TRABALHO PARCIAL – Duração de até 30 horas semanais, sem horas extras, ou 26 horas semanais ou menos, com até 6 horas extras, com acréscimo de 50%.
NEGOCIAÇÃO – Convenções e acordos coletivos podem prevalecer sobre a legislação. Assim, os sindicatos e as empresas podem negociar condições de trabalho diferentes das previstas em lei, mas não necessariamente num patamar melhor para os trabalhadores.
DEMISSÃO – O contrato de trabalho poderá ser extinto de comum acordo, com pagamento de metade do aviso prévio e metade da multa de 40% sobre o saldo do FGTS. O empregado poderá ainda movimentar até 80% do valor depositado pela empresa na conta do FGTS, mas não terá direito ao seguro-desemprego.
TERCEIRIZAÇÃO – Está autorizada inclusive para atividades-fim. Existe a quarentena de 18 meses que impede que a empresa demita o trabalhador efetivo para recontratá-lo como terceirizado, que tem as mesmas condições de trabalho dos efetivos, como atendimento em ambulatório, alimentação, segurança, transporte, capacitação e qualidade de equipamentos.
GRAVIDEZ – É permitido o trabalho de mulheres grávidas em ambientes considerados insalubres, desde que a empresa apresente atestado médico que garanta que não há risco ao bebê nem à mãe.
RESCISÃO CONTRATUAL – A homologação da rescisão do contrato de trabalho pode ser feita na empresa, na presença dos advogados do empregador e do funcionário.
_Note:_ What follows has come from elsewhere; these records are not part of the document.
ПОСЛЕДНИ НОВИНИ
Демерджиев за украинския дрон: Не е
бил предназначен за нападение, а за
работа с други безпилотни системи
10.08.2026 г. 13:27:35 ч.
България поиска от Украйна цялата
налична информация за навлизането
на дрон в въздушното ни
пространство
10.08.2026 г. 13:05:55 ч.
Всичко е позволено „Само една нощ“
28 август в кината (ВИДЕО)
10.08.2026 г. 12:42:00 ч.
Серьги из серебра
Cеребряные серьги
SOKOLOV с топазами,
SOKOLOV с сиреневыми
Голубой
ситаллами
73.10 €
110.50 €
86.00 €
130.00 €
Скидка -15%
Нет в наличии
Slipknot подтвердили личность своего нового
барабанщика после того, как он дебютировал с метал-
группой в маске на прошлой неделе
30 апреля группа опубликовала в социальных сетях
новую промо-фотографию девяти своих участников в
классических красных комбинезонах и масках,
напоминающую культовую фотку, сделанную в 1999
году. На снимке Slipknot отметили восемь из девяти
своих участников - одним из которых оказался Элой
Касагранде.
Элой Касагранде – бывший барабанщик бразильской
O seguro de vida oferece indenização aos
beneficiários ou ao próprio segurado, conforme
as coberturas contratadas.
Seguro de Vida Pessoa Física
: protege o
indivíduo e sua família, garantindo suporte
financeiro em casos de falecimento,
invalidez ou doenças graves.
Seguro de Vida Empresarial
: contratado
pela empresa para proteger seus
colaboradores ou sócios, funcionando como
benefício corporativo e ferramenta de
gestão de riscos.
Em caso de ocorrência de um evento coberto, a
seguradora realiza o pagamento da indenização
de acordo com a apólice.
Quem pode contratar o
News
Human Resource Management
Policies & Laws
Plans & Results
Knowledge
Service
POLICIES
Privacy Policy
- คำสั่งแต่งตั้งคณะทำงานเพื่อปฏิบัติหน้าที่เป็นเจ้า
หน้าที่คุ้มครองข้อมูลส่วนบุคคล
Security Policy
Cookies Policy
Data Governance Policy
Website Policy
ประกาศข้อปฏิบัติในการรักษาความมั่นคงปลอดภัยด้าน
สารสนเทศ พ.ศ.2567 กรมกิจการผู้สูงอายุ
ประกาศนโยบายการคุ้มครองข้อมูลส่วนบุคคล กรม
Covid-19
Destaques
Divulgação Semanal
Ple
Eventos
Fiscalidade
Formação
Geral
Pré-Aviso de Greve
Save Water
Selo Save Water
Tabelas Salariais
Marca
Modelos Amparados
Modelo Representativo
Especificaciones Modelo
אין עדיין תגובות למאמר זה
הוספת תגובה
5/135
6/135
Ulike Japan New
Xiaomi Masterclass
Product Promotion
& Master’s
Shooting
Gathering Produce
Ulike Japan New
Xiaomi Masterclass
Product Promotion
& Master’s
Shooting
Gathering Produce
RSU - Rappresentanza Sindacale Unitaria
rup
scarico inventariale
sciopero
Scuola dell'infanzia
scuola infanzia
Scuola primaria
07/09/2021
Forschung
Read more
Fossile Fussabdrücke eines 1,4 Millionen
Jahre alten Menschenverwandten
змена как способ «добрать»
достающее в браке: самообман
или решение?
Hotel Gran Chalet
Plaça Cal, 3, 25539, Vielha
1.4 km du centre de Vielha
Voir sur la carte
AÇÕES NA JUSTIÇA – O trabalhador será obrigado a comparecer às audiências na Justiça do Trabalho e, caso perca a ação, arcar com as custas do processo. Para os chamados honorários de sucumbência, devidos aos advogados da parte vencedora, quem perder a causa terá de pagar entre 5% e 15% do valor da sentença.
CONTRIBUIÇÃO SINDICAL – A contribuição sindical é opcional.